Problem to solve => Given the records below, would you repeat exactly the lines that begin at the one containing "13: (129, 48)" and end at the one containing "68: (95, 65)", inclusive?

Data provided =>
--*--

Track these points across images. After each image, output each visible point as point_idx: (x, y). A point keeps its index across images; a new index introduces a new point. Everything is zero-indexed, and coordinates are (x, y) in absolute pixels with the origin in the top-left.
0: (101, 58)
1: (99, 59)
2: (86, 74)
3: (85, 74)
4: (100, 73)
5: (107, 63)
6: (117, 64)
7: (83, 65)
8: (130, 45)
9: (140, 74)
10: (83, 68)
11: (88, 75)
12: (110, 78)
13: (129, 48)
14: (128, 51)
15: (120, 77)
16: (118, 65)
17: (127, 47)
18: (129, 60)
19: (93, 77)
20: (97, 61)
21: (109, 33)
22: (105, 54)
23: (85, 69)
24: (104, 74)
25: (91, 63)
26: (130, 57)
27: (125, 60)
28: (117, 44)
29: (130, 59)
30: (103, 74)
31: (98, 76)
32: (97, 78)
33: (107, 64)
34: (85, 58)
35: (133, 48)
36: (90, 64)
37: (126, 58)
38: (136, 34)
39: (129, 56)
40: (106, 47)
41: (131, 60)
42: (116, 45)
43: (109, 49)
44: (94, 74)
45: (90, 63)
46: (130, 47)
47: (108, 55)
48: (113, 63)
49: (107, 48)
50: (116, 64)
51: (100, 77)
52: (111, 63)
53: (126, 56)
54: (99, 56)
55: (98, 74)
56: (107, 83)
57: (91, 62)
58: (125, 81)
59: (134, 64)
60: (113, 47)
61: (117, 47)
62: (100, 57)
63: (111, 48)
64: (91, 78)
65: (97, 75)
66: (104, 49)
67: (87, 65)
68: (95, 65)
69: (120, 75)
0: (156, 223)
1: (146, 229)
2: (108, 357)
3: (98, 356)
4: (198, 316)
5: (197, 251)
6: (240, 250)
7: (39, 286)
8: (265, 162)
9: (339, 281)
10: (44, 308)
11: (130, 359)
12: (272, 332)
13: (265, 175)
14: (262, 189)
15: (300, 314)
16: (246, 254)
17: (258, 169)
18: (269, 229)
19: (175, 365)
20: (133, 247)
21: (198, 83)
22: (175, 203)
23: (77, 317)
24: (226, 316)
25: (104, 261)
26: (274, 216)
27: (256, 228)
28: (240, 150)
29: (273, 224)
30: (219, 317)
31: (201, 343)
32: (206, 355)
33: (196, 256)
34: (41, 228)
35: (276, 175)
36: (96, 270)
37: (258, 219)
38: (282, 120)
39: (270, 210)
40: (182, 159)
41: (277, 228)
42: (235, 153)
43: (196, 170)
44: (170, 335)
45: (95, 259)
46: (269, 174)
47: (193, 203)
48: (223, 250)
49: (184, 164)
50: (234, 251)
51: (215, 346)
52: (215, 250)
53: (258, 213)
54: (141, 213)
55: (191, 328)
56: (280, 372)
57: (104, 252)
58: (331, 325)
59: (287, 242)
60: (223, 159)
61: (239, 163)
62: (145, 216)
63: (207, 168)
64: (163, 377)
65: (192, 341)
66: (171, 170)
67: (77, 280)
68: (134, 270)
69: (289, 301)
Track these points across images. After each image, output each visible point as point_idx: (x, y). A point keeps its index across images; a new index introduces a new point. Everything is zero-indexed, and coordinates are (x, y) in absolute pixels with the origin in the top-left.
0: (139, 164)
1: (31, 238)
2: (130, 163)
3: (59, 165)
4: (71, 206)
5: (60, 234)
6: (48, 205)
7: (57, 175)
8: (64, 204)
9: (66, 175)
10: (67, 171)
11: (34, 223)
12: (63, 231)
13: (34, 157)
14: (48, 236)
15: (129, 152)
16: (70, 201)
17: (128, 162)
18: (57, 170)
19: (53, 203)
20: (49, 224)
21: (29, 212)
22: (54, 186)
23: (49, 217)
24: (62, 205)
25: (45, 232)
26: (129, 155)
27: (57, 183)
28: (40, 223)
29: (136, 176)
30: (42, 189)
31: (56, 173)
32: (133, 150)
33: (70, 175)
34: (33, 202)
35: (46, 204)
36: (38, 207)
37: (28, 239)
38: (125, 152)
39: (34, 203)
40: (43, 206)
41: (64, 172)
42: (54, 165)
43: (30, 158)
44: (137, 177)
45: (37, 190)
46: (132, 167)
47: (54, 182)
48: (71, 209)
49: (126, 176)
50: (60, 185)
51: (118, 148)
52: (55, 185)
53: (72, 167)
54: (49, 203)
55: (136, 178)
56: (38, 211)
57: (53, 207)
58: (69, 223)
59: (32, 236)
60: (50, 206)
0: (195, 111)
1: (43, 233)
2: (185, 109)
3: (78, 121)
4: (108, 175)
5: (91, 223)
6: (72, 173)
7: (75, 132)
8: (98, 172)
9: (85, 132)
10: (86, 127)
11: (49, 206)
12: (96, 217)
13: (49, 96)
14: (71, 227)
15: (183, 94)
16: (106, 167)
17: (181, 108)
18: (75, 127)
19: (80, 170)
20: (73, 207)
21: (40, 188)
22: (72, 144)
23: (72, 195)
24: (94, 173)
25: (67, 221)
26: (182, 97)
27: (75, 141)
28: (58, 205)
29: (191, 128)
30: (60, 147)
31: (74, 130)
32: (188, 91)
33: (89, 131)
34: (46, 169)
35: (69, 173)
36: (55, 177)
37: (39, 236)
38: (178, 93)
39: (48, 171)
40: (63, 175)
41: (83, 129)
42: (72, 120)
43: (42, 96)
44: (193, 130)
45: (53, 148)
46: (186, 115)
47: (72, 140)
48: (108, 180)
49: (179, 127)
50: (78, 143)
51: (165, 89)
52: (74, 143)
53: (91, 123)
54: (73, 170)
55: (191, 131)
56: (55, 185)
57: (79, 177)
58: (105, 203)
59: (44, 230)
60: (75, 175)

--*--

Reply =>
13: (129, 48)
14: (128, 51)
15: (120, 77)
16: (118, 65)
17: (127, 47)
18: (129, 60)
19: (93, 77)
20: (97, 61)
21: (109, 33)
22: (105, 54)
23: (85, 69)
24: (104, 74)
25: (91, 63)
26: (130, 57)
27: (125, 60)
28: (117, 44)
29: (130, 59)
30: (103, 74)
31: (98, 76)
32: (97, 78)
33: (107, 64)
34: (85, 58)
35: (133, 48)
36: (90, 64)
37: (126, 58)
38: (136, 34)
39: (129, 56)
40: (106, 47)
41: (131, 60)
42: (116, 45)
43: (109, 49)
44: (94, 74)
45: (90, 63)
46: (130, 47)
47: (108, 55)
48: (113, 63)
49: (107, 48)
50: (116, 64)
51: (100, 77)
52: (111, 63)
53: (126, 56)
54: (99, 56)
55: (98, 74)
56: (107, 83)
57: (91, 62)
58: (125, 81)
59: (134, 64)
60: (113, 47)
61: (117, 47)
62: (100, 57)
63: (111, 48)
64: (91, 78)
65: (97, 75)
66: (104, 49)
67: (87, 65)
68: (95, 65)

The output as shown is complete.